- [EXTRAIT]
════════

Philippe de Saint Robert
ancien commissaire général à la Langue française, écrivain
(Le Libre Journal de Philippe de Saint Robert ». Toutes les quatre semaines, le mardi à 18 h 00.)
Nous vivons une période de déclin, où les extrémistes véritablement dangereux sont loin d'être ceux que nos « chiens de garde » désignent à la vindicte médiatique. Une chape de plomb est tombée sur notre malheureux pays : pensée unique, langue unique, monnaie unique... Et tous nos « partis de gouvernement » confondus ne forment-ils pas, à leur manière, un parti unique ? Vous, cher Jean Ferré, vous tenez encore aux vieux clivages, vous opposez la droite à la gauche, mais il y a longtemps que, pour ma part, j'ai détecté en Jacques Chirac le meilleur disciple politique et intellectuel de François Mitterrand, et j'observe que Lionel Jospin n'est pas un plus mauvais disciple d'Alain Juppé dont il a repris, avec une servilité parfaite, le discours d'inféodation au mark et aux critères de Maestricht, non sans s'être fait élire en disant qu'il ne leur sacrifierait pas l'emploi et la croissance. Chirac avait mis six mois pour retourner sa politique, Jospin n'a pas eu besoin de la retourner puisqu'il s'est tout de suite rallié à l'autre. .
Ces considérations sont peut-être un peu réductrices, mais c'est qu'aujourd'hui le problème est simple: il y a ceux pour qui la souveraineté nationale est intangible, ce sont les légitimistes de la République, et il y a ceux qui acceptent que la France se désintègre du dedans pour mieux s'intégrer dans une construction européenne qui, par son fédéralisme chaque jour davantage dévoilé, tourne le dos aux principes mêmes du Traité de Rome, et précipite dans le chaos l'Europe qu'ils disent appeler de leurs voeux. Ceux-là sont les éternels ultramontains bien connus de notre histoire, qui attendent tout des autres et jamais rien d'eux-mêmes. Ceux que Jacques Chirac, en sa folle jeunesse, appelait le « parti de l'étranger »...

════════

- [MATÉRIEL RECUEILLI]
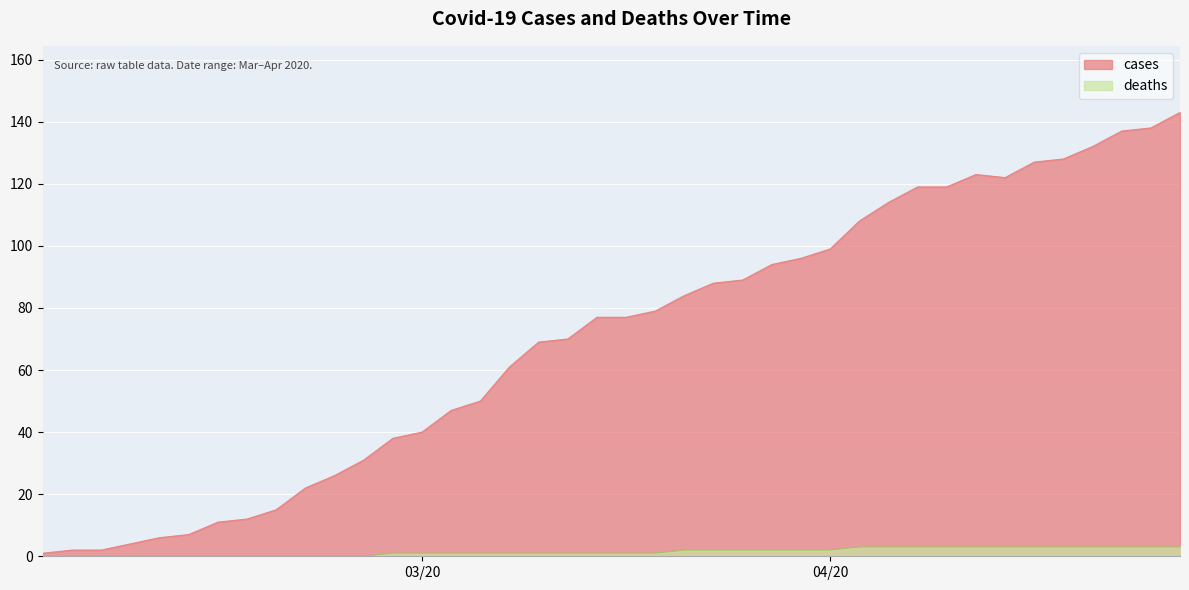

Which series has the largest total across all categories?

cases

════════

- [EXERCICE À TRAITER]
Recopiez l'extrait dans son intégralité, mot pour mot, s'il vous plaît.

- [ZONE DE RÉPONSE]
Philippe de Saint Robert
ancien commissaire général à la Langue française, écrivain
(Le Libre Journal de Philippe de Saint Robert ». Toutes les quatre semaines, le mardi à 18 h 00.)
Nous vivons une période de déclin, où les extrémistes véritablement dangereux sont loin d'être ceux que nos « chiens de garde » désignent à la vindicte médiatique. Une chape de plomb est tombée sur notre malheureux pays : pensée unique, langue unique, monnaie unique... Et tous nos « partis de gouvernement » confondus ne forment-ils pas, à leur manière, un parti unique ? Vous, cher Jean Ferré, vous tenez encore aux vieux clivages, vous opposez la droite à la gauche, mais il y a longtemps que, pour ma part, j'ai détecté en Jacques Chirac le meilleur disciple politique et intellectuel de François Mitterrand, et j'observe que Lionel Jospin n'est pas un plus mauvais disciple d'Alain Juppé dont il a repris, avec une servilité parfaite, le discours d'inféodation au mark et aux critères de Maestricht, non sans s'être fait élire en disant qu'il ne leur sacrifierait pas l'emploi et la croissance. Chirac avait mis six mois pour retourner sa politique, Jospin n'a pas eu besoin de la retourner puisqu'il s'est tout de suite rallié à l'autre. .
Ces considérations sont peut-être un peu réductrices, mais c'est qu'aujourd'hui le problème est simple: il y a ceux pour qui la souveraineté nationale est intangible, ce sont les légitimistes de la République, et il y a ceux qui acceptent que la France se désintègre du dedans pour mieux s'intégrer dans une construction européenne qui, par son fédéralisme chaque jour davantage dévoilé, tourne le dos aux principes mêmes du Traité de Rome, et précipite dans le chaos l'Europe qu'ils disent appeler de leurs voeux. Ceux-là sont les éternels ultramontains bien connus de notre histoire, qui attendent tout des autres et jamais rien d'eux-mêmes. Ceux que Jacques Chirac, en sa folle jeunesse, appelait le « parti de l'étranger »...